9. Groundhogs - Who will Save The World? (United Artists, 1972) - The Groundhogs were a really unique band, definitely blues-based but they have some proggy elements, a bit of Cream a bit of King Crimson sometimes. I like the vocals on this record a lot and the band sound a lot looser and janglier than others, his voice is deep and scratchy. Their track "Cherry Red" is also a classic hard rock song, from the LP Split.
10. 14 Iced Bears - In The Beginning (Slumberland, 2001) - This doesn't fit too well with the above but who gives a fuck. They were sort of shoegazer underdogs, never even close to as famous as Ride and all that lot, though they had more unique pop sensibilities. Never on a major label either, so they could remain in our indie hearts forever, recently compiled again on Slumberland, which is fitting as they are home to brit-like bands The Aislers Set, Henry's Dress etc.
Telefon Tel Aviv
Telefon Tel Aviv are the next generation of ambient electronic music, melting glitchy textures with R&B beats to reate a wholly unique approach to the laptop sound. Their debut album, Farenheit Fair Enough (Hefty, 2001) found the duo making their first attempts at blending acoustic tones with synthetic rhythms and melodies. Their new album, Map of What is Effortless (Hefty), finds Telefon Tel Aviv furthering their dancey experiments in electro-organic techno, incorporating more vocals and lush instrumentation. Map of What is Effortless will be out in January, 2004.

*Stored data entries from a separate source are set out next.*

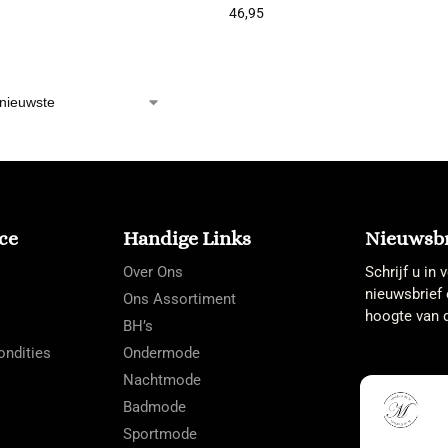
46,95
ce
Handige Links
Nieuwsbr
Over Ons
Schrijf u in
nieuwsbrief 
Ons Assortiment
hoogte van d
BH’s
ndities
Ondermode
Nachtmode
Badmode
Sportmode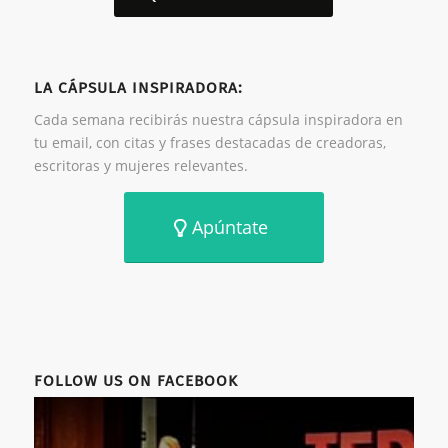
LA CÁPSULA INSPIRADORA:
Cada semana recibirás nuestra cápsula inspiradora en
tu email, con citas y frases destacadas de creadoras,
escritoras y mujeres relevantes.
Apúntate
FOLLOW US ON FACEBOOK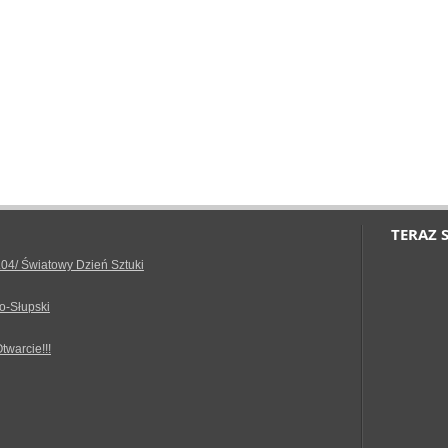
TERAZ 
.04/ Światowy Dzień Sztuki
o-Słupski
Otwarcie!!!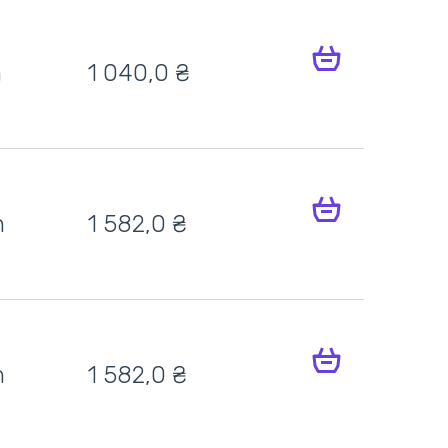
h
1 040,0 ₴
h
1 582,0 ₴
h
1 582,0 ₴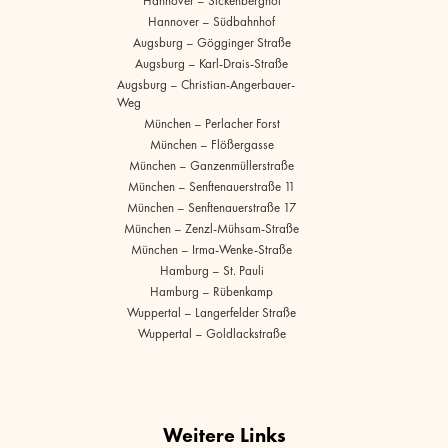
Hannover – Sickenberghof
Hannover – Südbahnhof
Augsburg – Gögginger Straße
Augsburg – Karl-Drais-Straße
Augsburg – Christian-Angerbauer-
Weg
München – Perlacher Forst
München – Flößergasse
München – Ganzenmüllerstraße
München – Senftenauerstraße 11
München – Senftenauerstraße 17
München – Zenzl-Mühsam-Straße
München – Irma-Wenke-Straße
Hamburg – St. Pauli
Hamburg – Rübenkamp
Wuppertal – Langerfelder Straße
Wuppertal – Goldlackstraße
Weitere Links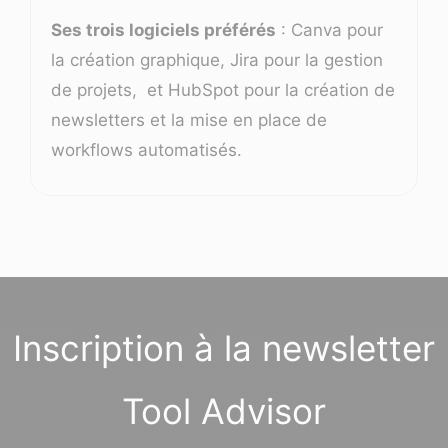
Ses trois logiciels préférés
: Canva pour
la création graphique, Jira pour la gestion
de projets, et HubSpot pour la création de
newsletters et la mise en place de
workflows automatisés.
Inscription à la newsletter
Tool Advisor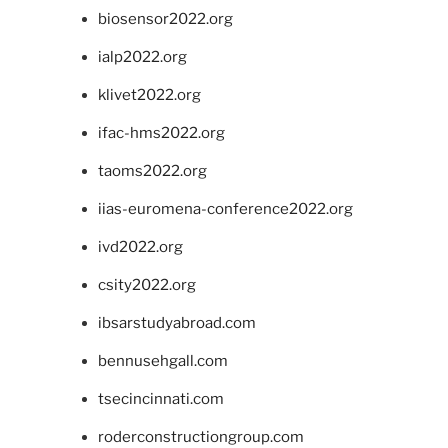
biosensor2022.org
ialp2022.org
klivet2022.org
ifac-hms2022.org
taoms2022.org
iias-euromena-conference2022.org
ivd2022.org
csity2022.org
ibsarstudyabroad.com
bennusehgall.com
tsecincinnati.com
roderconstructiongroup.com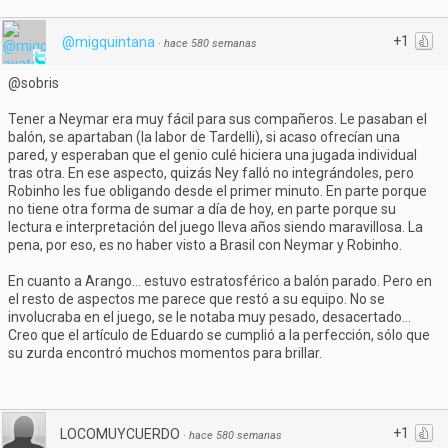
+1
@migquintana
·
hace 580 semanas
@sobris
Tener a Neymar era muy fácil para sus compañeros. Le pasaban el
balón, se apartaban (la labor de Tardelli), si acaso ofrecían una
pared, y esperaban que el genio culé hiciera una jugada individual
tras otra. En ese aspecto, quizás Ney falló no integrándoles, pero
Robinho les fue obligando desde el primer minuto. En parte porque
no tiene otra forma de sumar a día de hoy, en parte porque su
lectura e interpretación del juego lleva años siendo maravillosa. La
pena, por eso, es no haber visto a Brasil con Neymar y Robinho.
En cuanto a Arango... estuvo estratosférico a balón parado. Pero en
el resto de aspectos me parece que restó a su equipo. No se
involucraba en el juego, se le notaba muy pesado, desacertado...
Creo que el artículo de Eduardo se cumplió a la perfección, sólo que
su zurda encontró muchos momentos para brillar.
+1
LOCOMUYCUERDO
·
hace 580 semanas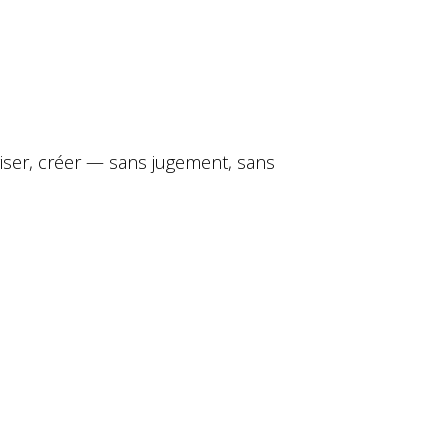
oviser, créer — sans jugement, sans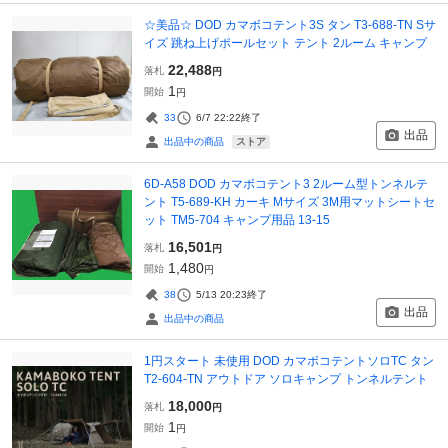
☆美品☆ DOD カマボコテント3S タン T3-688-TN Sサ
イズ 跳ね上げポールセット テント 2ルーム キャンプ
22,488
落札
円
1
開始
円
33
6/7 22:22
終了
出品
ストア
出品中の商品
6D-A58 DOD カマボコテント3 2ルーム型トンネルテ
ント T5-689-KH カーキ Mサイズ 3M用マットシートセ
ット TM5-704 キャンプ用品 13-15
16,501
落札
円
1,480
開始
円
38
5/13 20:23
終了
出品
出品中の商品
1円スタート 未使用 DOD カマボコテントソロTC タン
T2-604-TN アウトドア ソロキャンプ トンネルテント
18,000
落札
円
1
開始
円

1. Outkast - Speakerboxxx/The Love Below - What more can be said about this record other than "Thank God!" It's pretty much making the world a better place to live in.
2. The nation of Italy - Italy is flawless. The people are the shit. The art and architecture is amazing. I dont even want to start talking about the food.
3. Bark Psychosis - Codename/Dustsucker - This band released one brilliant LP in the early nineties titled Hex. Then they disappeared. We heard they were gonna do a new album and were a bit skeptical. We're glad to say we were wrong. The new ep is great. Dark, lush, beautiful!
4. The Broken Wrist Project - This is a really unique style of book that pairs contemporary visual artists and writers together. Get one for your coffee table today. Hours of visual and reading enjoyment guaranteed. www.brokenwristproject.com.
5. Jambalaya's Po-Boys - Two brothers come from our town to bring great New Orleans delicacies to the spice-challenged Chicago. Try the shrimp/oyster combo po-boy!
6. The Black Dahlia Murder - Striking a blow for the liberty of metal! These guys are unbelievable. Keeping it classic, mixing elements of death and thrash metal. Check out the record Unhallowed.
7. Cybergun fully automatic electrically operated air soft gun - Okay, what the hell is this you're asking. Josh got it from a friend of ours for his birthday. On the front of the box it states "Mission: Defender of World Peace". This thing takes 4 AA batteries, and brings the ruckus. You can also go to the website and get them in the Desert Eagle, and Taurus models. www.softairusa.com.
8. Cafe Bustello - Cuban style espresso ground coffee. This stuff is rocket fuel. It propels us through our days.
9. R.C. Pro-Am - Classic nintendo game we rediscovered. Been wasting massive amounts of time on it ever since.
10. Deuce Mcallister - The only thing the New Orleans Saints have going. Sorry boys.